"L'espoir des usines cellulaires pour les thérapies avancées"

Tumeurs neuroendocrines avancées pancréatiques et extra-pancréatiques, ok ema dans le cabozantinib

The Committee for Medicines for Human Use (CHMP) of the European Medicines Agency (EMA) has expressed a positive opinion for Cabozantinib in the treatment of adult patients with neuroendocrine tumors extra-pathetic (epnets) and pancreatic (pnet) not resecable or metastatic, well differentiated, in progression after at least a previous systemic therapy not based on analogues of analogue of the analogue of the analogue of the analogue Somatostatine. La recommandation – Ipsen informe dans une note – est basée sur les résultats du Cabinet Studio, en phase III, présenté au Congrès de la European Society for Medical Oncology (ESMO) en 2024 et publié dans le «New England Journal of Medicine». La décision finale sur l'approbation de l'Union européenne est attendue dans les prochains mois.

Le nombre de patients avec un nouveau diagnostic de tumeurs neuroendocrines (NET) augmente, avec une prévalence estimée supérieure à celle du cancer du pancréas exocrine ou de la vessie. La plupart des tumeurs neuroendocrines ont un développement lent et peuvent provenir de divers sièges corporels, nécessitant souvent de multiples lignées thérapeutiques en cas de progression de la maladie. Les options thérapeutiques de progression sont souvent limitées et dépendent du siège social principal de la tumeur et d'autres facteurs qui compliquent la définition de la séquence optimale de traitements spécifiques pour les besoins individuels du patient. En particulier, pour 27% des patients atteints de diagnostic de filets pulmonaires, il n'y a pas d'options thérapeutiques approuvées en cas de progression après une thérapie systémique non basée sur les analogues de la somatostatine. « Les données d'efficacité du Studio du Cabinet – explique Christelle Huguet, responsable de la recherche et du développement, IPSEN – représentent un tournant dans la redéfinition des approches thérapeutiques pour les personnes souffrant de tumeurs neuroendochines et de patients supplémentaires avancées. L'avis positif par le CHMP confirme le potentiel de la confiance ».

Le taux de survie de 5 ans dépend principalement du bureau primaire de la tumeur. Dans le cas des réseaux gastro-intestinaux et des poumons avancés, dans lesquels la tumeur s'est propagée dans les bureaux éloignés du corps, les taux de survie de 5 ans sont respectivement de 68% et 55%. Cependant, pour les patients atteints de PNET avancé, le pronostic est défavorable, avec un taux de survie à 5 ans de 23%.

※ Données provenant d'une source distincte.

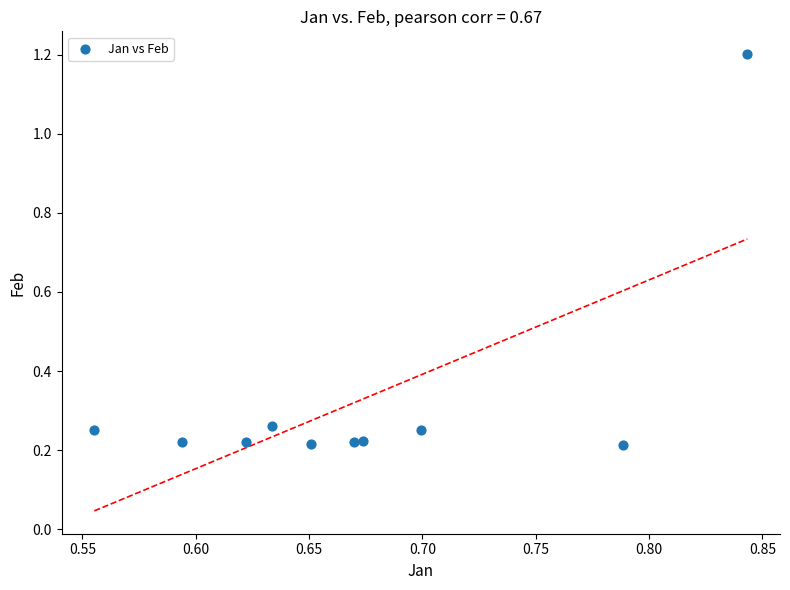

What is the average X value?

0.7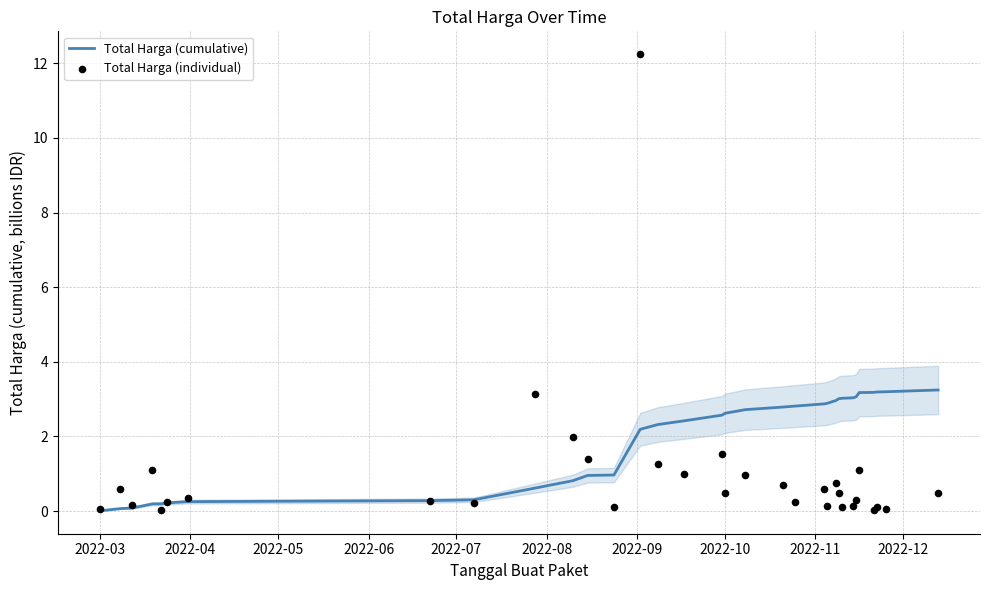

Which series has the largest total across all categories?

Total Harga (cumulative)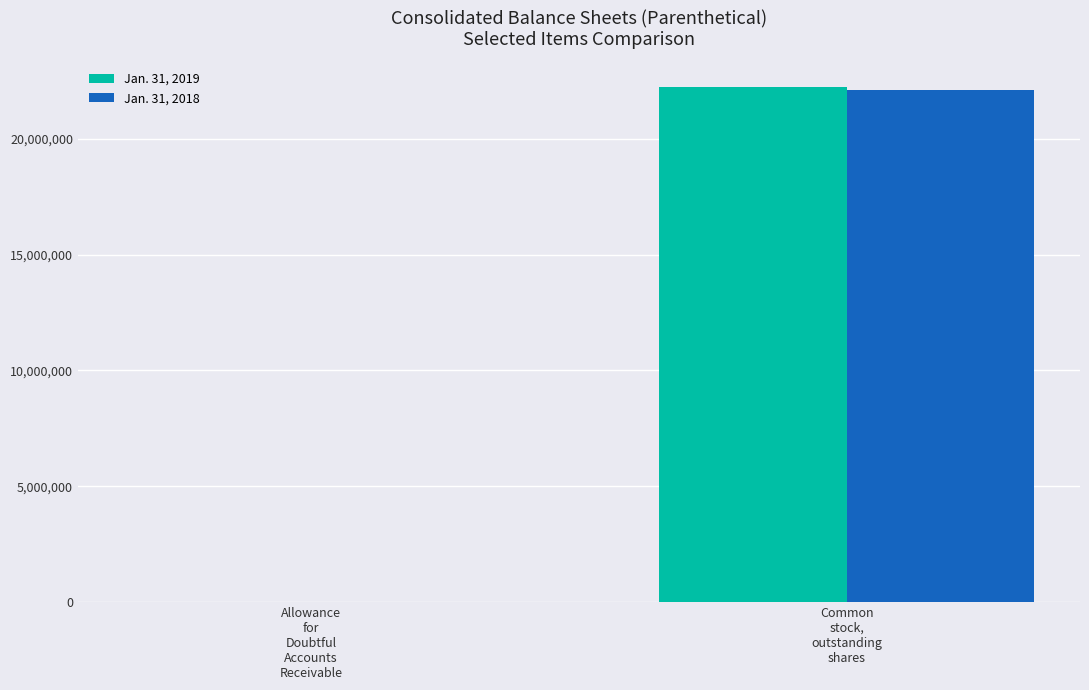

Reading right to left, transcribe all the data shown in this chart.

Jan. 31, 2019: 22218000	3528
Jan. 31, 2018: 22102000	2951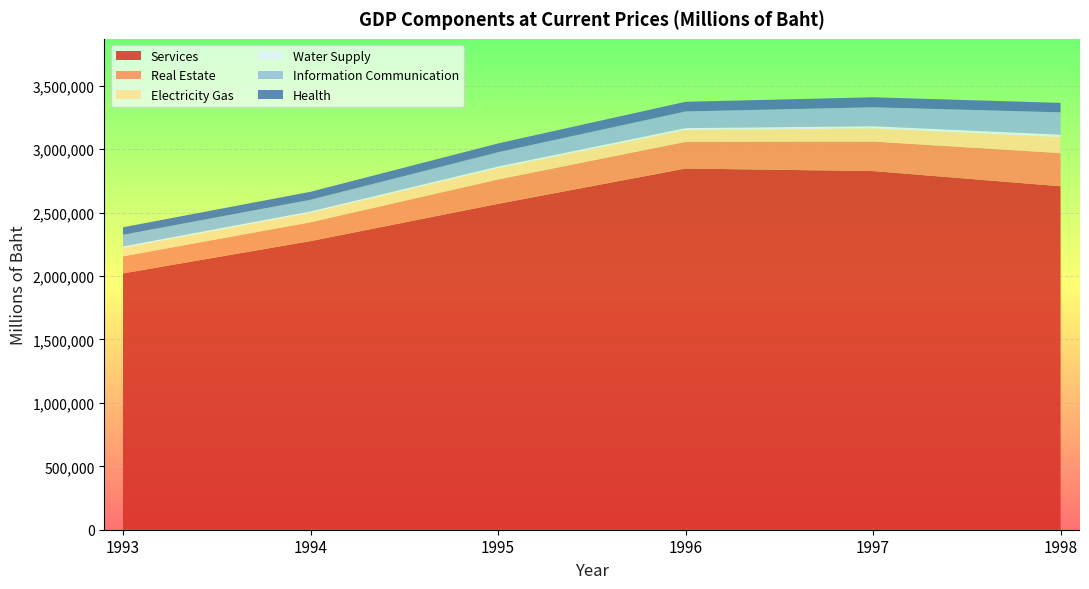

Reading left to right, list all the values displayed in this chart.

Services: 2020868	2275562	2569191	2847393	2827601	2707732
Real Estate: 134404	148293	191880	210201	232547	261279
Electricity Gas: 66636	74411	89045	93425	103144	125686
Water Supply: 11401	11345	13390	15201	17876	19957
Information Communication: 91367	91493	112451	131348	149254	176004
Health: 59740	63154	69586	76163	78952	74558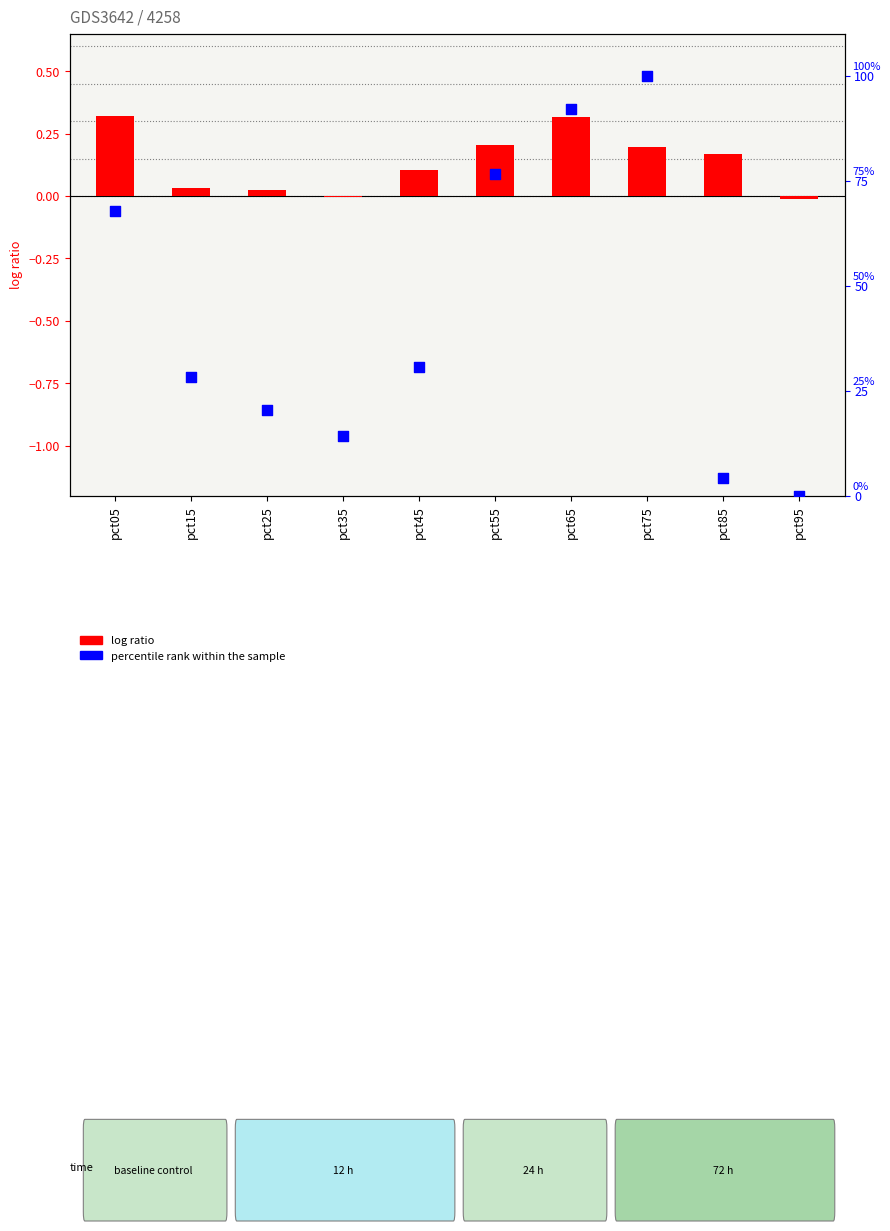

Which series has the largest total across all categories?

percentile rank within the sample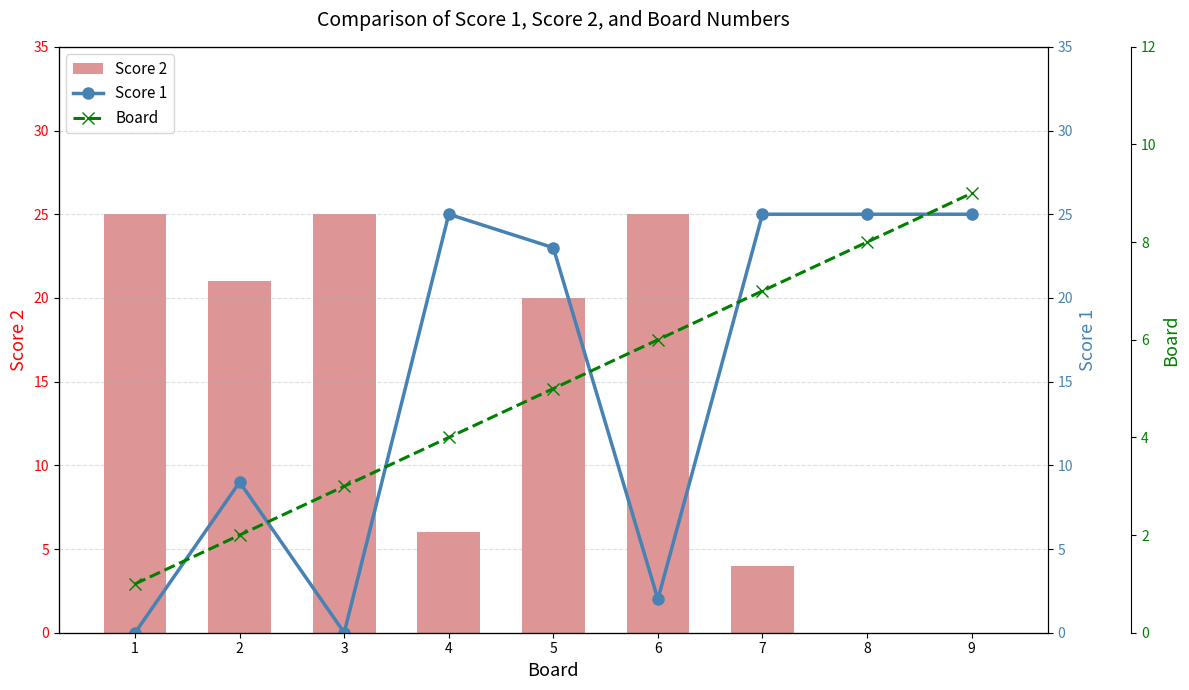

What is the difference between the Score 2 values at 8 and 5?

20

« L'opinion exprimée par la Commission des médicaments pour l'utilisation humaine de l'AMA, relative à l'utilisation du cabozantinib chez les patients atteints de filet avancé, représente une nouveauté importante – commente Nicola Fazio, directeur de la division d'oncologie médicale gastro-intestinale et des tumeurs neuroendocrines, la Commission europe Le sunitinib, à approuver dans le net, avec la différence substantielle qui couvrirait un plus grand type de tumeurs, comprenant également des réseaux extra-plancréatiques, pulmonaires et inconnus, même de haut degré.

L'étude du Cabinet – détaille la note – le cabozantinib analysé par rapport au placebo chez les patients atteints de tumeurs pancréatiques ou supplémentaires avancées, en progression après une précédente thérapie systémique autre que les analogues de la somatostatine. Dans la cohorte PNET, au suivi médian de 13,8 mois, la survie sans progression moyenne (PFS) était de 13,8 mois avec le cabozantinib par rapport à 4,4 mois avec un placebo (rapport de risque (HR) 0,23 (intervalle de confiance (IC) 95% 0,12-0,42) P <0,001). Dans le COORTE EPNET, à 10,2 mois de suivi médian, la PFS médiane selon le contrôle radiologique local était de 8,4 mois avec Cabozantinib contre 3,9 mois avec un placebo (HR 0,38 (IC à 95% 0,25-0,59) p <0,001). Les données de survie globales n'étaient pas mûres au moment de l'analyse et potentiellement confondues en raison de la conception croisée du studio du cabinet. Le profil de sécurité du cabozantinib observé dans les deux cohortes était cohérent avec celui déjà connu; Aucun nouveau panneau de sécurité n'a été identifié. Selon la présentation au Congrès 2025 de l'American Society of Clinical Oncology, la qualité de vie liée à la santé a été maintenue ou améliorée.